===== PASSAGE PROVIDED =====

THERE are certain expectations when it comes to performance Fords. Chief among those is performance and handling, but engine sound is always a big draw. We’ve all seen baseball-capped yoovs admiring the under-bonnet of a mate’s ST while tugging (steady now) on the throttle cable – or whatever passes for a throttle cable these days.

It couldn’t last though; not in the present climate (change). Cubic capacity is diminishing and so is the audio-scape that punctuated our motoring Nirvana of old.

Ford Focus ST Powershift

The tiny-engined, 3-pot motors of today have new features – like piped-in dump valves and made-up masturbatory mechanical sounds that imitate the real thing. But, as many a crusty-socked 15-year-old lad has wondered – is the real thing any better anyway?

Which brings me to the Ford Puma ST Powershift I recently drove for a week. A car that can have Ford fanboys throwing up their arms in despair and declaring that Ford has “lost its way” when it comes to performance motors.

Well, not really . . . The planet is going to hell in a handcart due to climate change, and to carry on as normal would be truly short-sighted.

The 1.5-litre, 3-cylinder engine that powers the (now sadly demised) Fiesta ST and the manual Puma ST is a cracker and allows the driver to have some real fun in their ST. It provides 197 bhp and sounds decent too – even from the outside. Inside, the piped muscle adds to the occasion rather than detracting from it. So, all good then.

However, the Powershift-equipped Puma ST uses a 168 bhp, mild-hybrid, 1-litre EcoBoost engine mated to a 7-speed auto box. I can feel Daz’s anger from here . . .

However, Daz may calm down a little if I let him know this auto version costs no more than the manual, is better on fuel and emits less CO2 – saving you around £390 in tax during the first year.

But the clincher, for Daz, may be the fact that the Puma ST Powershift produces exactly twice the power-per-litre of a 2002 Focus ST170 . . . (mike drop).

Okay, despite all that, I was a bit dubious at first – but was quickly won over.

I’ve already enjoyed the full-fat 1.5 Puma ST and this one isn’t too different. The crisp handling is a major factor in what makes the Puma ST such a driver’s car and both versions are excellent – as you would expect.

They use the same optimized chassis, including bespoke twist-beam and anti-roll bar settings, along with force-vectoring springs. The result is a Puma that dances around corners so confidently, you can’t imagine having 4-wheel-drive would feel any better.

The ride quality is exactly what an ST-buyer would expect. Firm and flat without jiggling your eyeballs out onto your cheeks. Easily liveable as a daily-driver.

Does the auto-gearbox spoil the party? No, not really. Apart from the obvious lack of engagement which the manual provides, it’s something you quickly get used to and come to appreciate when bumbling around town. It’s less stressful.

It shifts pretty quickly through the 7 gears and if you want to get some of that engagement back, then you have the flappy paddles to shift manually. They’re a bit crap though, being too small and feeling they might snap off if you grab at them with too much enthusiasm.

===== DATASET =====

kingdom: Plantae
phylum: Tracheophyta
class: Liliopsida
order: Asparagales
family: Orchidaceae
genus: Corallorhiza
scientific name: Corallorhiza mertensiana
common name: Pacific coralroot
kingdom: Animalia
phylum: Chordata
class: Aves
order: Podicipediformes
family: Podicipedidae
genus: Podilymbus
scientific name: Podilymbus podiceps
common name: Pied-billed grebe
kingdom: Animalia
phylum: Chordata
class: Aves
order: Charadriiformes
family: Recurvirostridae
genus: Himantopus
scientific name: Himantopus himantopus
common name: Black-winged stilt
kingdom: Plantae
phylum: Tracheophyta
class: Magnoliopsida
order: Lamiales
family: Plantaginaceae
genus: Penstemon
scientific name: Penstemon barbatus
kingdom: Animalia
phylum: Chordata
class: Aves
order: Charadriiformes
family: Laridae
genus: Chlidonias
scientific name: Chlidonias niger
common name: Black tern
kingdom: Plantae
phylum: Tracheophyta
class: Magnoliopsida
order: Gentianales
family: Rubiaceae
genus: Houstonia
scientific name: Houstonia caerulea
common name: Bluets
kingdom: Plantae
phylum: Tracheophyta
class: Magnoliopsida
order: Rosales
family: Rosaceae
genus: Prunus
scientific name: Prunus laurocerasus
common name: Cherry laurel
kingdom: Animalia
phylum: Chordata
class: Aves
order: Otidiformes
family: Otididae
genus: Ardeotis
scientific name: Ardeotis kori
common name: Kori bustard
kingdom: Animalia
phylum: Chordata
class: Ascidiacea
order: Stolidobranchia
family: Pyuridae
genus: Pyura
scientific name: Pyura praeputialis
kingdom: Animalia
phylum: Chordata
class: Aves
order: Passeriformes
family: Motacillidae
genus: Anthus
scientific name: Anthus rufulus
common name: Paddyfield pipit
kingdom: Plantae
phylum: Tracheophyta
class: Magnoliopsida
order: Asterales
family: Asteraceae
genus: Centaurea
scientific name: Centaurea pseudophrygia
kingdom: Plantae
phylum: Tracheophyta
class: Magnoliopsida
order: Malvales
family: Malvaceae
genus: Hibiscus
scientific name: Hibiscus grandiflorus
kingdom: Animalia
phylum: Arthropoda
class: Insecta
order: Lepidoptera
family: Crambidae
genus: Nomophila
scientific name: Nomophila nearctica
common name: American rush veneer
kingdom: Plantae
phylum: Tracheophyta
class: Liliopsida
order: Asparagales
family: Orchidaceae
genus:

=====

OBJECTIVES –
- A) Translate this sentence from the Puma ST review into Spanish: "The ride quality is exactly what an ST-buyer would expect."
- B) According to the Puma ST review, what engine and gearbox does the Powershift-equipped Puma ST use?
- C) Please continue the Puma ST review from its final sentence.

ANSWER LIST –
- A) La calidad de marcha es exactamente lo que esperaría un comprador de un ST.

- B) A 168 bhp, mild-hybrid, 1-litre EcoBoost engine mated to a 7-speed automatic gearbox.

- C)
If anything spoils the party, it’s the mild-hybrid system which does a great job of saving fuel but can be a bit disconcerting when you lift off the gas and the car feels like it accelerates a little. Not great in a performance car that you want to be predictable in all circumstances.

But, like the auto-gearbox, spend enough time with it and you soon adjust your driving style accordingly. It’s certainly not a deal-breaker.

Performance figures show a 0-60mph time of 7.4 seconds, compared with 6.7 seconds for the 6-speed manual version, and 248 Nm of torque compared with 320 Nm. So, not a lot in it really.

The Puma ST Powershift is, unsurprisingly, just like the manual inside, which means steep-sided, body-hugging Ford Performance seats that set off the interior very well indeed.

Cabin materials are the usual Ford mix of decent up top and distinctly plasticky lower down. Overall though, it’s a pleasant place to sit.

The chunky, flat-bottomed steering wheel houses some sensible controls and feels like a quality bit of kit – well-finished and just the right thickness.

You’ll be well equipped for winter with a heated screen, heated front seats and a heated steering wheel.

Climate controls don’t require any annoying poking at the screen as they have their own set of easily accessed buttons and dials, low down in the central dash.

Rear passengers get a decent amount of space with good leg and headroom. Smaller kids may not like the high rear windows though and may find themselves not being able to see out so easily, unless they’re in a booster seat.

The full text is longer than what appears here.